Streaming integrations

What is streaming?

HTTP streaming is a technique used to deliver real-time content over the Internet. Instead of returning single response at the end of a request, API returns chunks of data as soon as they're available.

Why is it useful in Automate?

The main purpose of streaming integrations in Automate is to integrate with Large Language Models (LLMs) in a streaming manner. Instead of waiting for a full response, we can start returning it piece by piece.

How to set it up?

In order to mark a request as streaming, check the "Should stream response" checkbox in the basic information section of the request creation/edit form.

After selecting this option, the "Stream settings" section should appear.

Stream type

Available options are:

  • Server sent events
  • JSON Per Line
  • Raw lines

Different APIs use different formats of data chunks. It should be a part of API documentation.

Chunk to bot response mapping

Available options are:

  • Open AI mapping
  • No streaming to response
  • Return whole chunk
  • Custom (if selected, "Chunk to bot response mapping expression" appears)

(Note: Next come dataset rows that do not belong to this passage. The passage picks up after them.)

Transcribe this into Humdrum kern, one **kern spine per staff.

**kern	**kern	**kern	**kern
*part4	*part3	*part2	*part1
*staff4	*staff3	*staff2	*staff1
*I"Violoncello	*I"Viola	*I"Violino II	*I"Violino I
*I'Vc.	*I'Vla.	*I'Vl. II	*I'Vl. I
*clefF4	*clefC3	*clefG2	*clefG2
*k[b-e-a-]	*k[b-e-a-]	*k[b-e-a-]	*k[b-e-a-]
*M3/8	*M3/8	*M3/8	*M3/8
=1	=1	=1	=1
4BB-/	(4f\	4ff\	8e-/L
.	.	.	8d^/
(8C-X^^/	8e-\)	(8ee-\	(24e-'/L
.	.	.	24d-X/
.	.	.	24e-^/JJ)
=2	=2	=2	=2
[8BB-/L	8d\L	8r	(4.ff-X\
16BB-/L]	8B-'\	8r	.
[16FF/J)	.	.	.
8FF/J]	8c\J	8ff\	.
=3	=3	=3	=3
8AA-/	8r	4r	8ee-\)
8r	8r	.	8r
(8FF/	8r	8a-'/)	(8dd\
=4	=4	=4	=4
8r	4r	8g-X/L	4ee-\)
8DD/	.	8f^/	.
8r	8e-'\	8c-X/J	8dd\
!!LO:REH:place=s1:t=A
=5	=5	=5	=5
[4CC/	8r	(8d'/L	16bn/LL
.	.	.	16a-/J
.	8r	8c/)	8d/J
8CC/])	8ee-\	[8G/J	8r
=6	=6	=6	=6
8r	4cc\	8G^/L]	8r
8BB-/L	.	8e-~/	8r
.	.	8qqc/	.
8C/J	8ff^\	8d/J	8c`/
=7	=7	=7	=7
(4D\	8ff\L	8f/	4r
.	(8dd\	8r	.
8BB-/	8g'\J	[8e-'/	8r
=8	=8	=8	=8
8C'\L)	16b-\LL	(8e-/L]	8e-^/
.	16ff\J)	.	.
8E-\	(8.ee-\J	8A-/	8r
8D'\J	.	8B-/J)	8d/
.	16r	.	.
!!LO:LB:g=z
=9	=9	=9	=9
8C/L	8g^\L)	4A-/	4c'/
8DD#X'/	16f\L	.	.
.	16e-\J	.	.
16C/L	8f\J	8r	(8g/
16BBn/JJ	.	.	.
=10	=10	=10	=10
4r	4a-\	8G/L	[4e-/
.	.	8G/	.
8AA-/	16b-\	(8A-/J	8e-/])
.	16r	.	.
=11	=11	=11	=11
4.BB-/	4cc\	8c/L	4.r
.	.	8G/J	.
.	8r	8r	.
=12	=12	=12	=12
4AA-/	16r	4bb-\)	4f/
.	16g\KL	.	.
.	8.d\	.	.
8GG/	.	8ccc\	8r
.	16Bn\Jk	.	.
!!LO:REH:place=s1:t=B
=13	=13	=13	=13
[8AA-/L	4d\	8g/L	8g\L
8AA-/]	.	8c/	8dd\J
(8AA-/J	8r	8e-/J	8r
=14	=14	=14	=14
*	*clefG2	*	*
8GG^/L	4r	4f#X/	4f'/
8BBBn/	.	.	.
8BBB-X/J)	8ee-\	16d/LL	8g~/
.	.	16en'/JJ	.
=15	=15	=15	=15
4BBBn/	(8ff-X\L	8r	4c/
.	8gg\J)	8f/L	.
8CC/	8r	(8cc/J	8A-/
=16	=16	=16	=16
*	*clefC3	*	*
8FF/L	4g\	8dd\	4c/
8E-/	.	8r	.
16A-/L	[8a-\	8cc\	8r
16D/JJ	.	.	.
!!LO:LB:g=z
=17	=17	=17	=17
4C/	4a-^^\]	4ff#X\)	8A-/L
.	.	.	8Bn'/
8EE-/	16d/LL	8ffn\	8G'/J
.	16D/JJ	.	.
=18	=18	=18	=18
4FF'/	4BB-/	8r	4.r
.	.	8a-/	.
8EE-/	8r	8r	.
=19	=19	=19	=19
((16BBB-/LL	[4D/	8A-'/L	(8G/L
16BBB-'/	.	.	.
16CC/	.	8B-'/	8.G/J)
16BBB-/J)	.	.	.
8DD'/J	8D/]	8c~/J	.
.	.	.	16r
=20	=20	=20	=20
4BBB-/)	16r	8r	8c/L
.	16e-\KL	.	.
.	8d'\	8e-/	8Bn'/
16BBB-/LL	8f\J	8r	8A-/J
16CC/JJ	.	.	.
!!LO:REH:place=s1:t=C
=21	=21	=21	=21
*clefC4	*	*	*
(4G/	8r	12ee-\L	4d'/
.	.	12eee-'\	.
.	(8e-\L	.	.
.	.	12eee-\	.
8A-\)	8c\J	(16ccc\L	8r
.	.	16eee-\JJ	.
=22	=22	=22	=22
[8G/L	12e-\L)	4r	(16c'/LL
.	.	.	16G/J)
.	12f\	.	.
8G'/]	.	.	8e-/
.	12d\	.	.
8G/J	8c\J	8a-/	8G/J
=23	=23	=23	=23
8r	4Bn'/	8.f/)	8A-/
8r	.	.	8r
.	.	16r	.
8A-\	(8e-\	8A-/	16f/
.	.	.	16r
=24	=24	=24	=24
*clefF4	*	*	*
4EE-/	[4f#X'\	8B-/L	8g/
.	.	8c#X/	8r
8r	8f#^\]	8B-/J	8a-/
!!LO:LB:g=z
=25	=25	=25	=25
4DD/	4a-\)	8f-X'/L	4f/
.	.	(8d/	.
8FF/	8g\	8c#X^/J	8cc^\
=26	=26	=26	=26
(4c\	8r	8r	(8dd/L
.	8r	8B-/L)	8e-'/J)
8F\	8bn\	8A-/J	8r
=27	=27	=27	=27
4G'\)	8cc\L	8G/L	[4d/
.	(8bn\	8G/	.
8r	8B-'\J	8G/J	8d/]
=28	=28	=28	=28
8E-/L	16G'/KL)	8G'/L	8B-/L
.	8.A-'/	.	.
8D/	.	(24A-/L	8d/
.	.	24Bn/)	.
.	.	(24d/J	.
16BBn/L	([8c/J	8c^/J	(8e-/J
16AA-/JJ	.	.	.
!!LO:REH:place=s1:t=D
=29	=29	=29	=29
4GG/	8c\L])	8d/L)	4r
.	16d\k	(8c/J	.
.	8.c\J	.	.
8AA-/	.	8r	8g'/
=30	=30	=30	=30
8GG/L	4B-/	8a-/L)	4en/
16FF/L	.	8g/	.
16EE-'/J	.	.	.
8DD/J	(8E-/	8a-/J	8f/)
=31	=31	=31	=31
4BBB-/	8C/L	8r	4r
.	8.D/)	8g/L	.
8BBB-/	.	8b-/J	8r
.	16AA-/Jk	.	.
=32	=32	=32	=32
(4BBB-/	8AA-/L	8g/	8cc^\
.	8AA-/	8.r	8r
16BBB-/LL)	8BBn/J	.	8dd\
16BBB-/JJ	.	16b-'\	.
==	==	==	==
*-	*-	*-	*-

Bot response mapping defines what part of a chunk should be treated as a bot response. For example, Open AI API returns chunks in the format:

{
    "model": "gpt-3.5-turbo-0613",
    "choices": [
        {
            "index": 0,
            "delta": {
                "content": " you"
            },
            "finish_reason": null
        }
    ],
    "object": "chat.completion.chunk",
    "id": "chatcmpl-8Cplcia63B7ZoD8YP43LdsOWvyHj0",
    "created": 1698069620
}

The actual bot response is in the fieldchoices[0].delta.content and that should be the value of "Chunk to bot response mapping expression" if you select "Custom" mapping.

Since Open AI is the most popular LLM provider, there is a dedicated option "Open AI mapping" which uses exactly the same mapping under the hood.

Bot response buffering

Available options are:

  • None
  • Words
  • Full sentences

Thanks to buffering, you can delay sending the mapped chunk to the user and wait for the next chunks until there is a full word or sentence.

How to use streaming integration on Flow?

You can use it like any other integration, by Integration block. If you selected some "Chunk to bot response mapping", you don't need an additional Say block to pass a response from integration to the user. The integration block will wait for the request to finish, in the meantime passing mapped chunks to the user. When it's done, all chunks are also available as output value "chunks".

Limitations

In order to benefit from response streaming integration, the client has to support consuming partial bot responses in a streaming manner. Currently, only Webchat and Voice Gateway support it.